[PASSAGE FOR REVIEW]
^^^^^^^^

MTV Israel, is the Hebrew-speaking branch of MTV. It launched on 17 January 2011.

History
 Prior to the launch of a 24-hour MTV Israel, the territory was previously served by a localized version of MTV Europe, which was introduced to the country in 1990. In the early 2000s, MTV began to localize the European MTV feed in Israel featuring localized advertising and sponsorship.
 MTV Networks International signed a deal with Tel Aviv based telecommunications company Ananey Communications to launch MTV Baltic during the negotiations Ananey showed interest in launching a local MTV channel in Israel.
 MTV Networks International launched an on-demand channel found at MTV.co.il. This service launched on 23 October 2007. MTV.co.il featured localised advertising, sponsorship and translated shows. The On-Demand Music and Entertainment channel launched on 23 October 2007. During this tim MTV Europe continued to be available in Israel on cable and satellite television. While MTV.co.il served as an interactive music service.
In 2008, MTV.co.il increased its localised programming featuring a local MTV News series and other music based programming. The channel also features two local presenters.

^^^^^^^^

[PARTS OF THE EXERCISE]
A) Using the MTV Israel text, explain in one to three sentences how MTV reached viewers in Israel before the 24-hour local channel launched.
B) Write the next part of the MTV Israel text, picking up after its final sentence.

[RECORDS PROVIDED]
^^^^^^^^

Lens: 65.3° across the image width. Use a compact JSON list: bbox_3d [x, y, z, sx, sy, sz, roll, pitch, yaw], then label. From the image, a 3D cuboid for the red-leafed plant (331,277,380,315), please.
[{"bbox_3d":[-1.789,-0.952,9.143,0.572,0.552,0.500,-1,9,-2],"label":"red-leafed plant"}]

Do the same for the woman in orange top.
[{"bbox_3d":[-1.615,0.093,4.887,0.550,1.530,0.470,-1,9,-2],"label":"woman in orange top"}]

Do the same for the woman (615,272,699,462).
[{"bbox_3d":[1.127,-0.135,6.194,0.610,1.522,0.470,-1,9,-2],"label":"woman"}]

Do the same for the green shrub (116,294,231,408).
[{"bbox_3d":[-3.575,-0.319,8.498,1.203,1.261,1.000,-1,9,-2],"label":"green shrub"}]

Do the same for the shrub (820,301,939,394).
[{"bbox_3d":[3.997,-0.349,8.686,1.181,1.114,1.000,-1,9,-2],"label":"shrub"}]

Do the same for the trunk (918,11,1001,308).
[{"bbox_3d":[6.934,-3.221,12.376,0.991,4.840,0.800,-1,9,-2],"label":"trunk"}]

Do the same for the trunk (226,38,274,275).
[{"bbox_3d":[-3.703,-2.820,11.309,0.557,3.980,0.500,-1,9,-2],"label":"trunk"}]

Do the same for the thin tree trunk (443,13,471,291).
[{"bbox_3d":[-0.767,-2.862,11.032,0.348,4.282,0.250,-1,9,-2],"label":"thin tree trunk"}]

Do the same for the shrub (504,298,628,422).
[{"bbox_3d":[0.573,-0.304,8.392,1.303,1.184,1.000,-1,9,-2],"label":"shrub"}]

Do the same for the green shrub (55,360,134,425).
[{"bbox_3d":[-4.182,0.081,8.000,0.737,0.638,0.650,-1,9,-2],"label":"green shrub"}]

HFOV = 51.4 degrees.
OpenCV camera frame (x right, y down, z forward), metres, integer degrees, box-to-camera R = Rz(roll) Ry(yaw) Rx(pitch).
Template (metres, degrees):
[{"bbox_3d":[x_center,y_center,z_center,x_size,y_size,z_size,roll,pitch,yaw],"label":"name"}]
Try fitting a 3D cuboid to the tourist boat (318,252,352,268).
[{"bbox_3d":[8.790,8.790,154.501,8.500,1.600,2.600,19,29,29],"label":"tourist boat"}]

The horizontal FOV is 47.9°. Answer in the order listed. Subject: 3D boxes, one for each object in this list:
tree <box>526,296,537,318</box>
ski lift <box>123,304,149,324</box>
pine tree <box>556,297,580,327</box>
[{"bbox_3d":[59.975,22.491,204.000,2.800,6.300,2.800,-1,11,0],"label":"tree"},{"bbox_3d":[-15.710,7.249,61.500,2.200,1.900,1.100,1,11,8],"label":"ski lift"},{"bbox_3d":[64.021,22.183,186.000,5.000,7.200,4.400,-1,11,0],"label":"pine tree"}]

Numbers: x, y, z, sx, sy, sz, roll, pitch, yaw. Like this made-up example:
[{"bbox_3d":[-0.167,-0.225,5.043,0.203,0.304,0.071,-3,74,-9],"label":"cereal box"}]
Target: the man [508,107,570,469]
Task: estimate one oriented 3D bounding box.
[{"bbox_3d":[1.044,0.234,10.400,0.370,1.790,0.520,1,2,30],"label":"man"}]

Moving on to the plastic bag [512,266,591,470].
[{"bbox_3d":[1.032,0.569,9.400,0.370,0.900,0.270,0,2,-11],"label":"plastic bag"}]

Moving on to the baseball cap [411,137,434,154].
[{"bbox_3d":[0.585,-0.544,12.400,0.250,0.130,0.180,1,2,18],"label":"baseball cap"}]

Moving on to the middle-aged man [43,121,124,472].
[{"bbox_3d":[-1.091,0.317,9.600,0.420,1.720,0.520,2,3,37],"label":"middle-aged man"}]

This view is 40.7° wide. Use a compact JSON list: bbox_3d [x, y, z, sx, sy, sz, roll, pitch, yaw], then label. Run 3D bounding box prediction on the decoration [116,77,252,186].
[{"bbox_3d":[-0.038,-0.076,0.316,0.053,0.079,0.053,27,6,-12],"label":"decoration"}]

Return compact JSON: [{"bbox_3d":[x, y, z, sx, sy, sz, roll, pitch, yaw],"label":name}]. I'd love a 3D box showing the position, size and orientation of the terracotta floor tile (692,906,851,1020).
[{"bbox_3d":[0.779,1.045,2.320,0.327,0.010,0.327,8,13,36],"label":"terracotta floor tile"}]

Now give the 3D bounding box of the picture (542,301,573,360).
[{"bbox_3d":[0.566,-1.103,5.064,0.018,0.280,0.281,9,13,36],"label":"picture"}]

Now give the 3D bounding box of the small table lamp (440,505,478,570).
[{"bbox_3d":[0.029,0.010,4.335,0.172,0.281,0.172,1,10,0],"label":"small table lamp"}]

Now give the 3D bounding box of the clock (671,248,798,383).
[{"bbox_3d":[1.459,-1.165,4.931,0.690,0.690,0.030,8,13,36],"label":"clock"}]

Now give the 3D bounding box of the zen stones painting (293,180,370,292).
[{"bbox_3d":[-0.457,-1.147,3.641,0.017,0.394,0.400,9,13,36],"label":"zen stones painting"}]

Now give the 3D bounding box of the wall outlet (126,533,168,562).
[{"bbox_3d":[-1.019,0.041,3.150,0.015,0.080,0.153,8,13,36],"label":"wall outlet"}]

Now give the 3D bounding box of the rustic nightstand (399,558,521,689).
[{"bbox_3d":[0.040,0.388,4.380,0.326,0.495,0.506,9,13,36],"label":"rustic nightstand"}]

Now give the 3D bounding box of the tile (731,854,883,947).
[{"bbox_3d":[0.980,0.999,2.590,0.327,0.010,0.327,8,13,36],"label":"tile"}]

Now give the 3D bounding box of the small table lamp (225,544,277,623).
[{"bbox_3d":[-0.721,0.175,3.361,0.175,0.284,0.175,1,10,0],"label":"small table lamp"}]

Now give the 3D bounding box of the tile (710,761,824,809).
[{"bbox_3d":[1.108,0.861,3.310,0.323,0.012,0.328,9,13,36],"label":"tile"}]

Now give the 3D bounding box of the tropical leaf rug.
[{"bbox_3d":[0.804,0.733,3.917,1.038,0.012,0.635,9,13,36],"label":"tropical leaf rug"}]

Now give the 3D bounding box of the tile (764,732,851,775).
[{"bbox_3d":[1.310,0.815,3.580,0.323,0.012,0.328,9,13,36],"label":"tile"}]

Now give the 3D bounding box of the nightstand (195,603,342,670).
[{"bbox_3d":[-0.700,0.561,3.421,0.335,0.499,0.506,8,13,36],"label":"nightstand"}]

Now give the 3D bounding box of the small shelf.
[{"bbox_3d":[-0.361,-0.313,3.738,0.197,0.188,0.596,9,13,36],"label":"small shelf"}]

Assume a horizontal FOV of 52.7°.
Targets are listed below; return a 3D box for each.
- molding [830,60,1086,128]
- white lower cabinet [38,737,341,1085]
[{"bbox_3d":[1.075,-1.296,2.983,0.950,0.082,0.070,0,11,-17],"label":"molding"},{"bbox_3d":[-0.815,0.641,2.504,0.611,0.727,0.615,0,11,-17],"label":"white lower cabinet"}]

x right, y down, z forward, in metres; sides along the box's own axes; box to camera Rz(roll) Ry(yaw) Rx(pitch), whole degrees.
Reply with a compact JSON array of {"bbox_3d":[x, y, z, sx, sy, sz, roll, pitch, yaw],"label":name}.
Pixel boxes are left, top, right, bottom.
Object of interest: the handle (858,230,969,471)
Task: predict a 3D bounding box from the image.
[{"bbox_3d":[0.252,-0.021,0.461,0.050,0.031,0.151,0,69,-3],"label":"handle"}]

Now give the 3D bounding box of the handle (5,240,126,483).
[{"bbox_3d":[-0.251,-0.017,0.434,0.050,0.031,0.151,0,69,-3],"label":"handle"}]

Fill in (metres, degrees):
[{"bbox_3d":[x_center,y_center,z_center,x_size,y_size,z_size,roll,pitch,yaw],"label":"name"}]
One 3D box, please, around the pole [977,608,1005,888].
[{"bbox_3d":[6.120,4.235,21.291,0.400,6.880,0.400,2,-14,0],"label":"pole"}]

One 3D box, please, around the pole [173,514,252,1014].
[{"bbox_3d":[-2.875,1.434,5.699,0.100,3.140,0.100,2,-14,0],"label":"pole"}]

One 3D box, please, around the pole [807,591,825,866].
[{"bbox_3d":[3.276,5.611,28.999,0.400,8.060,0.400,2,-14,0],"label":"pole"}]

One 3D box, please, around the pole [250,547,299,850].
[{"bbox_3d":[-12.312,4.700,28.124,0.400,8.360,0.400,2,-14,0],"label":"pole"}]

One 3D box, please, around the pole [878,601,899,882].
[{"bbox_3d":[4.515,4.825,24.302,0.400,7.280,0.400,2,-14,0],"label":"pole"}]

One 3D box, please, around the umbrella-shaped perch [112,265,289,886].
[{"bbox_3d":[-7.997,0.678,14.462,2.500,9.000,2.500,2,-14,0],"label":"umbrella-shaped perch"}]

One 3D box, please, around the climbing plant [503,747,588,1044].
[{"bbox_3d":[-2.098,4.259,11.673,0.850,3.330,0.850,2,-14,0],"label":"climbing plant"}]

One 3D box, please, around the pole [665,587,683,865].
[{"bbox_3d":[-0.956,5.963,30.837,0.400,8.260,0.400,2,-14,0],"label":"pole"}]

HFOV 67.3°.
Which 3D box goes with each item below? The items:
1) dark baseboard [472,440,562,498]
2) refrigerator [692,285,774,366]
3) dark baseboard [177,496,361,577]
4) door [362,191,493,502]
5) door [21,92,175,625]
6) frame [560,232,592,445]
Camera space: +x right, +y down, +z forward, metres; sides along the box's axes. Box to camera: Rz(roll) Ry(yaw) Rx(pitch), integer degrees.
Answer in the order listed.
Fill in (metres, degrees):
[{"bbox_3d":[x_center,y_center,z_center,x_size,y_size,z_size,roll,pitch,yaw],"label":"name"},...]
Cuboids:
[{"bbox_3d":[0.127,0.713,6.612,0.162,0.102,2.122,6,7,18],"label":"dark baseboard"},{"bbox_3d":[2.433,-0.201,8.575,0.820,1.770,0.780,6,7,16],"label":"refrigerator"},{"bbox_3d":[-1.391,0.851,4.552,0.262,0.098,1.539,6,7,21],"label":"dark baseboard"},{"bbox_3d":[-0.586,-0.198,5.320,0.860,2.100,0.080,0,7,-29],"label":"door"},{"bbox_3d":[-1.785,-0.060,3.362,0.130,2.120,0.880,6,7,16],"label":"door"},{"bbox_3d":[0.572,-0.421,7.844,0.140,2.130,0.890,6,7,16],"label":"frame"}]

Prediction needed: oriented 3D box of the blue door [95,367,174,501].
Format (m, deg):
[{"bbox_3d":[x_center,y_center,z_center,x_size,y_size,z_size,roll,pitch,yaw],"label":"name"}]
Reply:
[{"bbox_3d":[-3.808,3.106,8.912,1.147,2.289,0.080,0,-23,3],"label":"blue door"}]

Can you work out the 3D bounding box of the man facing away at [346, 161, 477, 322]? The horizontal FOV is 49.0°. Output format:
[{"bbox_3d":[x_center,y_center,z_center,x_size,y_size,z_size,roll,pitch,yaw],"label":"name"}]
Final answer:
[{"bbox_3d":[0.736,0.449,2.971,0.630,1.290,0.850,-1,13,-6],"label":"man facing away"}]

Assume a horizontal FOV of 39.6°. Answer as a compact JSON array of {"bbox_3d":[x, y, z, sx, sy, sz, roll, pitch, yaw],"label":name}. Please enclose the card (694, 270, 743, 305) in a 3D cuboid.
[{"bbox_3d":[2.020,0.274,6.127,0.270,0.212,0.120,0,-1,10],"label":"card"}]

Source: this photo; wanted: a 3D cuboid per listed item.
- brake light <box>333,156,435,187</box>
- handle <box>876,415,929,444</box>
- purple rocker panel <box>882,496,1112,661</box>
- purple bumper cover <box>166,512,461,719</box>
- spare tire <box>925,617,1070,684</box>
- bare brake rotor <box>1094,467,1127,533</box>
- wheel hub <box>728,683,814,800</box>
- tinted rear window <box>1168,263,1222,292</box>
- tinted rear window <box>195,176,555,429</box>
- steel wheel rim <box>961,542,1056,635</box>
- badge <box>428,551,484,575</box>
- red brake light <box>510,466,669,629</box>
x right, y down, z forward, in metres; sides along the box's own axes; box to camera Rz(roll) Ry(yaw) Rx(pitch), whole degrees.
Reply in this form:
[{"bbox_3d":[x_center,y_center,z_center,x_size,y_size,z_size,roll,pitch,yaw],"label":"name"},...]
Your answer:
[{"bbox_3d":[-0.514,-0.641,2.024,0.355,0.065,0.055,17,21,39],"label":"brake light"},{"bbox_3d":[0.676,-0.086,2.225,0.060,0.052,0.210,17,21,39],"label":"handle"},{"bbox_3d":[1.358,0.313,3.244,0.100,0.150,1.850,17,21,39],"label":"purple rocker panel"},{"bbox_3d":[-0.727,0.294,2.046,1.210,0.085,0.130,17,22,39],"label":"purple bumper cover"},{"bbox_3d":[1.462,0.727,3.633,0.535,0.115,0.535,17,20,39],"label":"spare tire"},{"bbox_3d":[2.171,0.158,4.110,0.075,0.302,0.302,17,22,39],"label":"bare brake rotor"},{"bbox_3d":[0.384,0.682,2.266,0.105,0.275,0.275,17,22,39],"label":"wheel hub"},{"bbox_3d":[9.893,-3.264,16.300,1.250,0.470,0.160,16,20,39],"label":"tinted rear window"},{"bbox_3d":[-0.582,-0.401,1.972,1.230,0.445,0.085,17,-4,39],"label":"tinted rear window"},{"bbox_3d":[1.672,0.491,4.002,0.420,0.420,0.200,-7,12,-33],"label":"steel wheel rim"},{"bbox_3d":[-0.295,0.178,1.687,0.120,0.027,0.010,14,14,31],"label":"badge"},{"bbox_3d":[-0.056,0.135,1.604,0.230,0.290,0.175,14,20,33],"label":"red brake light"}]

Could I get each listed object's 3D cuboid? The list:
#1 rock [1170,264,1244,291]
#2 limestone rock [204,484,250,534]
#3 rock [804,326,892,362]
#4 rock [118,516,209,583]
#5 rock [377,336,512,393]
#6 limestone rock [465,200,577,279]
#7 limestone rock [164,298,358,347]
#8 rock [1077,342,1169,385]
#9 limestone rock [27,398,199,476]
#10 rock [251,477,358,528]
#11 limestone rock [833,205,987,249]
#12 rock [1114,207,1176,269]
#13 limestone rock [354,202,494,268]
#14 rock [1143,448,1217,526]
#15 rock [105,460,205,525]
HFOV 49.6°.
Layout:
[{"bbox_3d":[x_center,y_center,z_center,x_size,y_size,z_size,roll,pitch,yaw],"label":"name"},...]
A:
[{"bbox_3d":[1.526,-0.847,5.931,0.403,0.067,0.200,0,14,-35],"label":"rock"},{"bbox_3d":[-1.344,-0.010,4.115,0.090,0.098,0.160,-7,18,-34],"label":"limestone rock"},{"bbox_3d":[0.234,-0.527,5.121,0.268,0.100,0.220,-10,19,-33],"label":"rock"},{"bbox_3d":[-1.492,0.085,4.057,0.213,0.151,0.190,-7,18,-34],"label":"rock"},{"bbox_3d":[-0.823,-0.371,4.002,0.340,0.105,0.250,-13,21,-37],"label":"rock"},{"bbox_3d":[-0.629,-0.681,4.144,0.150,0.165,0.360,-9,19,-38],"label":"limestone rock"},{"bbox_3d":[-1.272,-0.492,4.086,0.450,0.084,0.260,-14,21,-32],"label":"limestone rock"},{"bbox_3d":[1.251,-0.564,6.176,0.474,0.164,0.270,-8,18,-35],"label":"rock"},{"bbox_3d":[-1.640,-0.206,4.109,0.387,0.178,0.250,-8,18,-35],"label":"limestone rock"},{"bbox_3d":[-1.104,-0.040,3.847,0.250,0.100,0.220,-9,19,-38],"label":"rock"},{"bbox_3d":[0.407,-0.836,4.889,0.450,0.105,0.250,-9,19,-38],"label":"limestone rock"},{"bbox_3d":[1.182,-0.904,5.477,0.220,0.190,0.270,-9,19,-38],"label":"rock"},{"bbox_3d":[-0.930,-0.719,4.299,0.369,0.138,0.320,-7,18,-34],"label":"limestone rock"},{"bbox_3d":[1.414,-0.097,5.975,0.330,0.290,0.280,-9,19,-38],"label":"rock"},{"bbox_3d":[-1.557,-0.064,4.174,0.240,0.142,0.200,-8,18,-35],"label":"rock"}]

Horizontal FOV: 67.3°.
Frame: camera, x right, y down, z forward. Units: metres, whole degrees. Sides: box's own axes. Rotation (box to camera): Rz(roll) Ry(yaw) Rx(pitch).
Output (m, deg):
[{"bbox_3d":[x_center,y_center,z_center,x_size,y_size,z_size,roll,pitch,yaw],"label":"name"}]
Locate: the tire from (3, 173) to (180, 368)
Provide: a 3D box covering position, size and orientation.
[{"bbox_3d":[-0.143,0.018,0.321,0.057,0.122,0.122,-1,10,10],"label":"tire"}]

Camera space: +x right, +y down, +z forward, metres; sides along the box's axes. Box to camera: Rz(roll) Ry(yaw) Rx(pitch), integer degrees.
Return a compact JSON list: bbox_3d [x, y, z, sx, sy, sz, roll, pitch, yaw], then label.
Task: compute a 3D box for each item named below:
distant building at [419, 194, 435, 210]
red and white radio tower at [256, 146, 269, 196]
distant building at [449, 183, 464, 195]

^^^^^^^^

[RESULTS FOR EACH TASK]
A) Israel was served by a localized version of MTV Europe, introduced to the country in 1990, and in the early 2000s MTV localized that European feed with Israeli advertising and sponsorship. After MTV.co.il launched on 23 October 2007 as an on-demand, interactive music service, MTV Europe remained available on cable and satellite television.

B)
In November 2009, MTV Networks Europe and its associated partner within Israel, Ananey Communications have announced that a twenty-four-hour Hebrew speaking channel will launch in the near future. It is expected that the channel will launch late 2010 or early 2011. Ananey Communications already hold a licensing agreement with MTV Networks Europe in relation to the local Nickelodeon within the region and promote other brands associated with MTV.
MTV Networks International also host a localised version of Nickelodeon in Israel and promote other brands such as channel E!.
In January 2015 the channel was split in two: MTV Music, which only broadcasts music; and MTV Series which broadcasts general entertainment and reality programming. MTV Series is only available on HOT.

Shows
 MTV חדשות (MTV News)
 Cribs
 אקסטרים אורבני (Extreme Orbani)
 ביוויס ובאטהד (Beavis and Butt-head)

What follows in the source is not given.